Forensic officers in blue overalls were photographed at a house in Rochdale, Greater Manchester, where one of the men was detained. Three of the counterterror arrests took place in the Greater Manchester area, one in London and one in Swindon.
Rochdale resident Kyle Warren told Sky News he 'heard a massive bang' and saw '20 or 30 police with guns' drag a man from a neighboring house.
'We've seen a man getting pulled out from the back, basically got dragged down the side entry and thrown into all the bushes and then handcuffed,' he said.
Commander Dominic Murphy, head of the force's Counter Terrorism Command, said police are still working to establish a motive 'as well as to identify whether there may be any further risk to the public.'
Separately, three other Iranian men, aged 39, 44 and 55, were arrested in London on suspicion of a national security offense as part of an unrelated investigation, police said.
Home Secretary Yvette Cooper said 'these were two major operations that reflect some of the biggest counter-state threat and counterterrorism operations that we have seen in recent years.'
Britain's domestic intelligence service has warned of a growing threat from attackers linked to Tehran. Cooper said 'the ongoing investigation is immensely important' to determine whether the arrests were connected to the Iranian state.
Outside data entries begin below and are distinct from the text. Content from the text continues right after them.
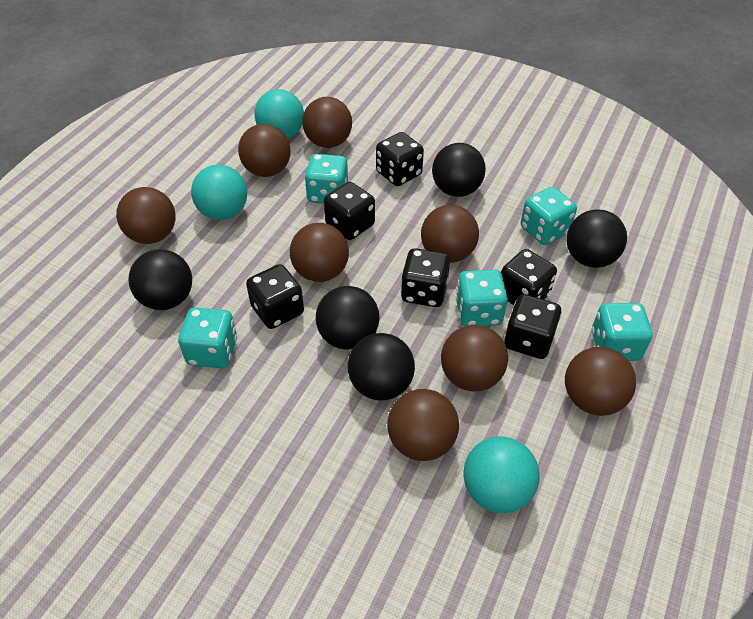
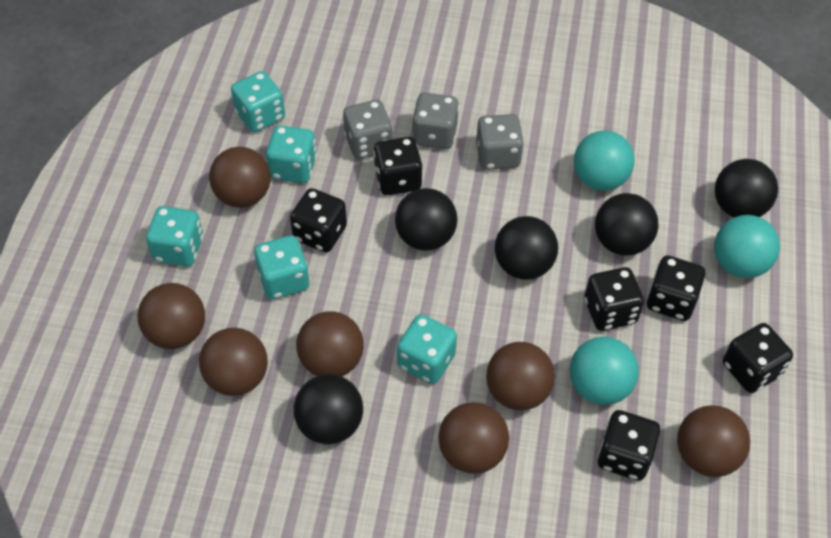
brown ball: 8 -> 7
grey dice: 0 -> 3

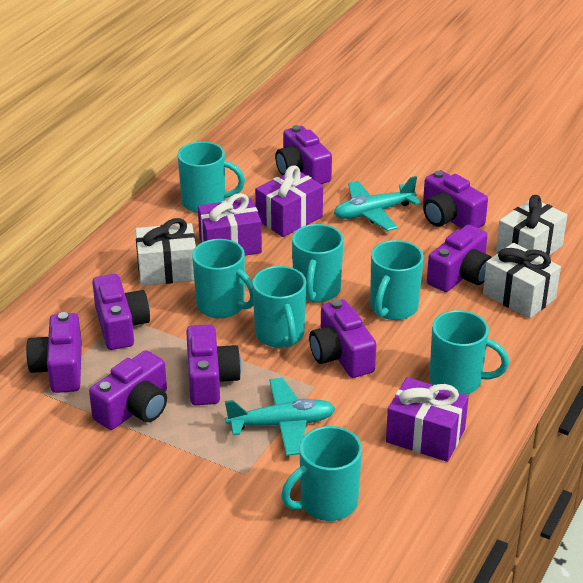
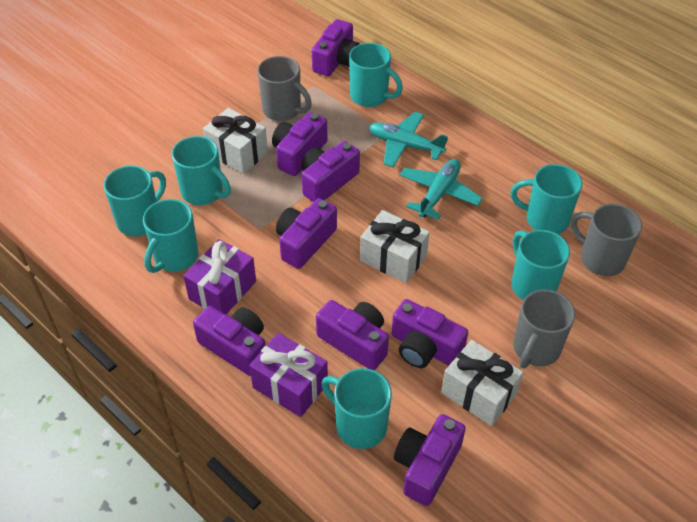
grey mug: 0 -> 3
purple gift: 3 -> 2

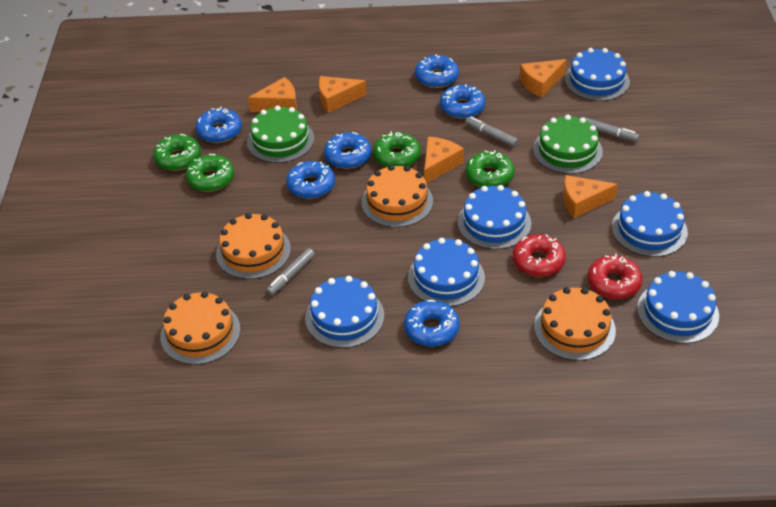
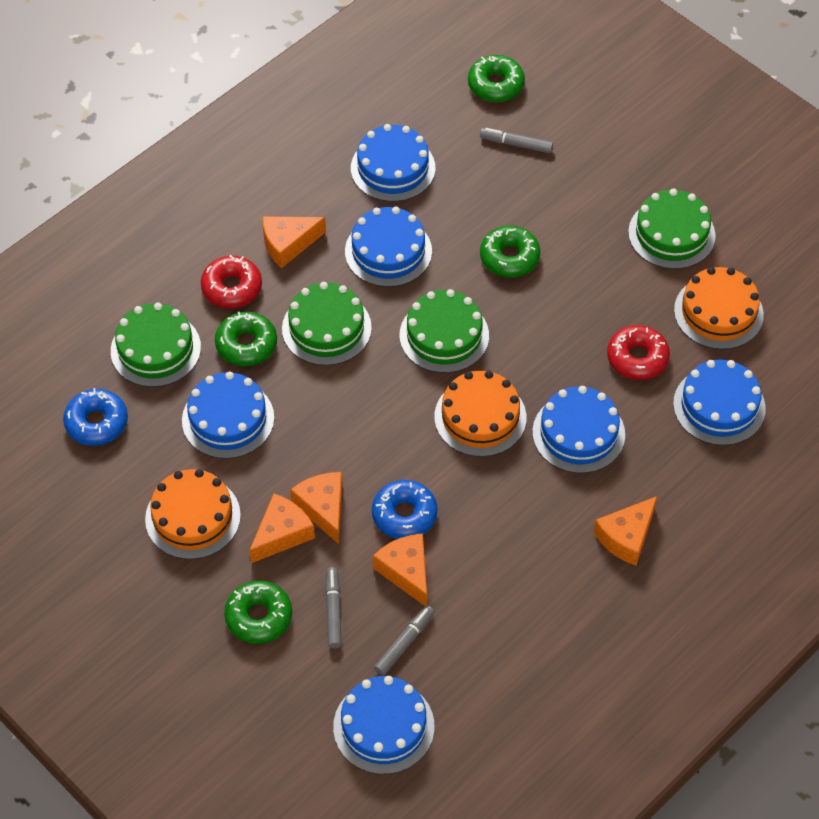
blue donut: 6 -> 2
green cake: 2 -> 4
orange cake: 4 -> 3

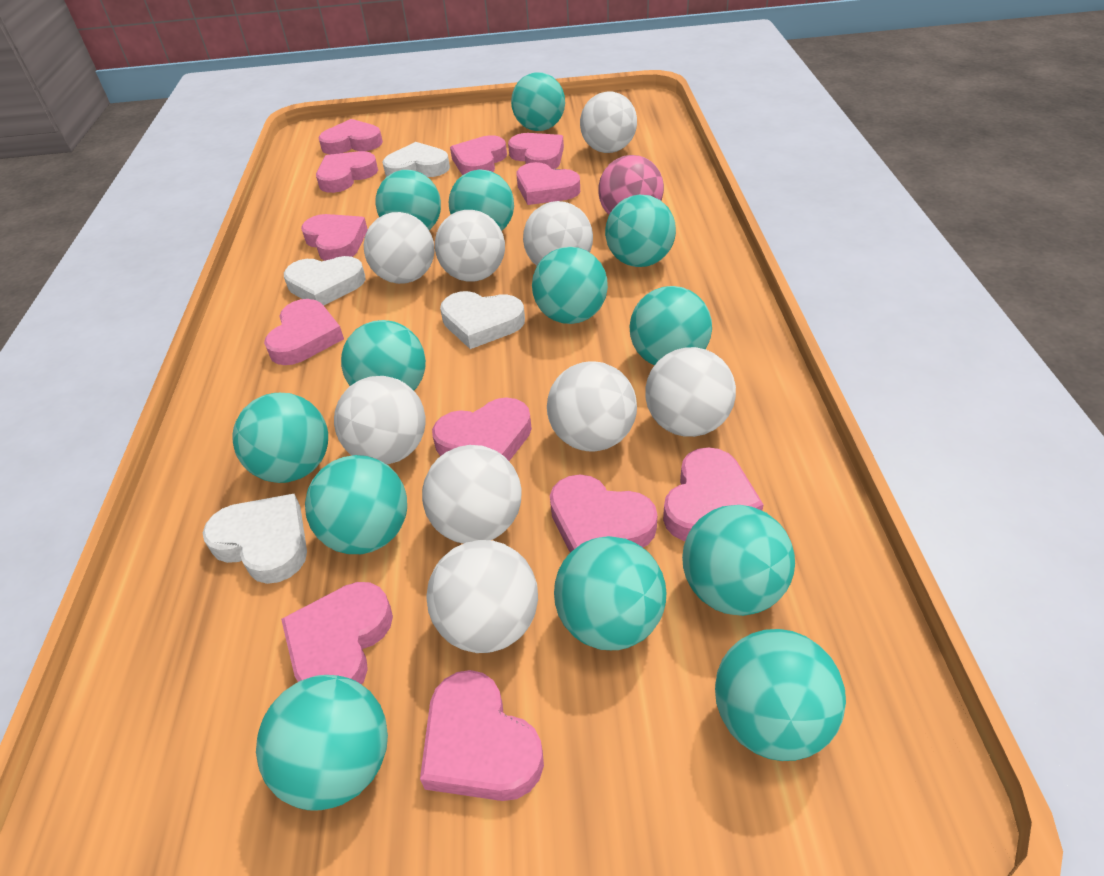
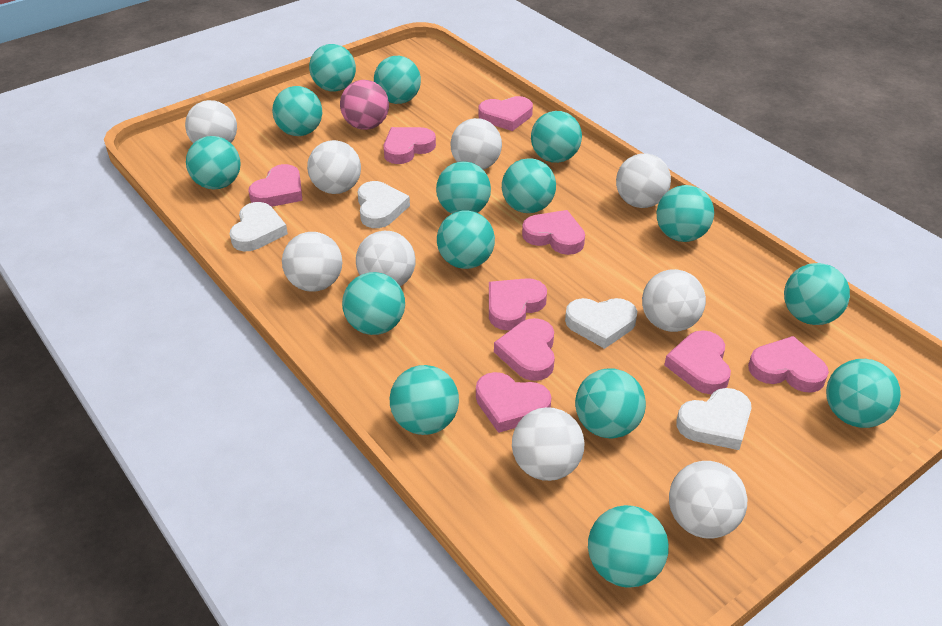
pink heart: 12 -> 9
turquoise ball: 13 -> 15

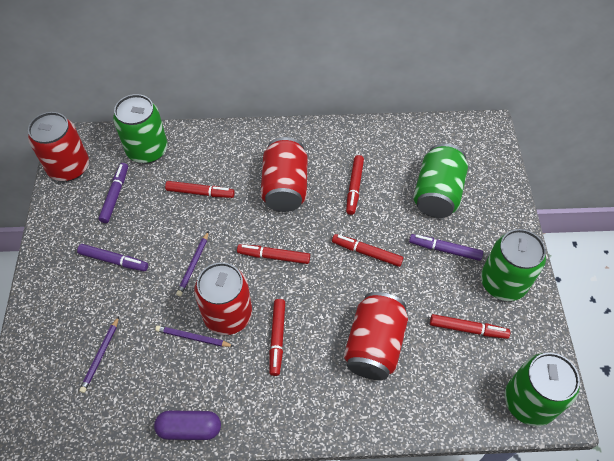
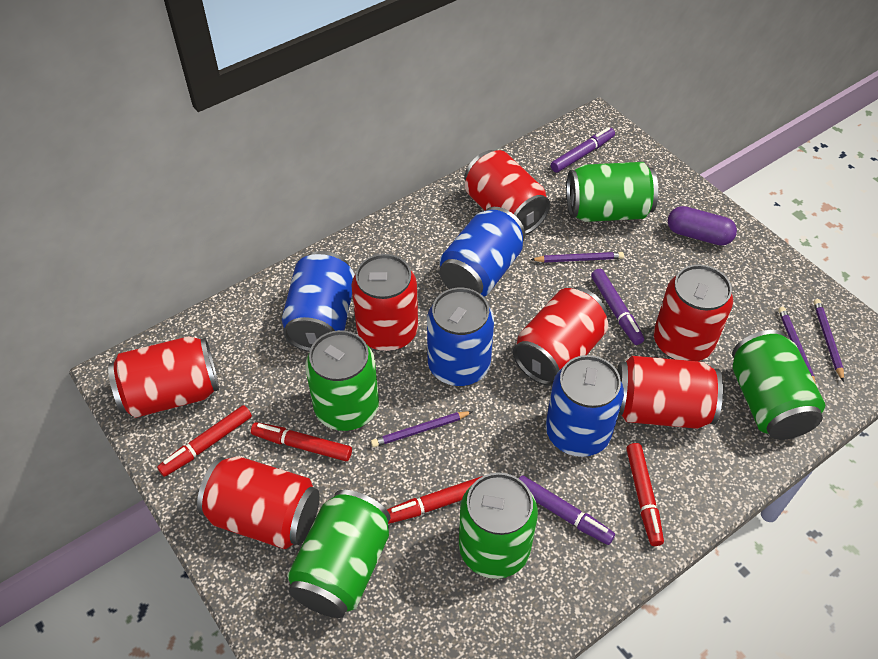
blue can: 0 -> 4
green can: 4 -> 5
purple pencil: 3 -> 4
red can: 4 -> 7
red marker: 6 -> 4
She said 'this reflects the complexity of the kinds of challenges to our national security that we continue to face.'
In October, the head of the MI5 domestic security service, Ken McCallum, said his agents and police have tackled 20 'potentially lethal' plots backed by Iran since 2022, most aimed at Iranians in the U.K. who oppose the country's authorities.
He said at the time there was the risk 'of an increase in, or broadening of, Iranian state aggression in the U.K.' if conflicts in the Middle East deepened.
In March 2024, Pouria Zeraati, a presenter at a Farsi-language television station critical of the Iranian government, was stabbed in the leg outside his home in London. Two men were later arrested in Romania and charged over the attack.
The U.K.'s official terror threat level stands at 'substantial,' the middle of a five-point scale, meaning an attack is likely.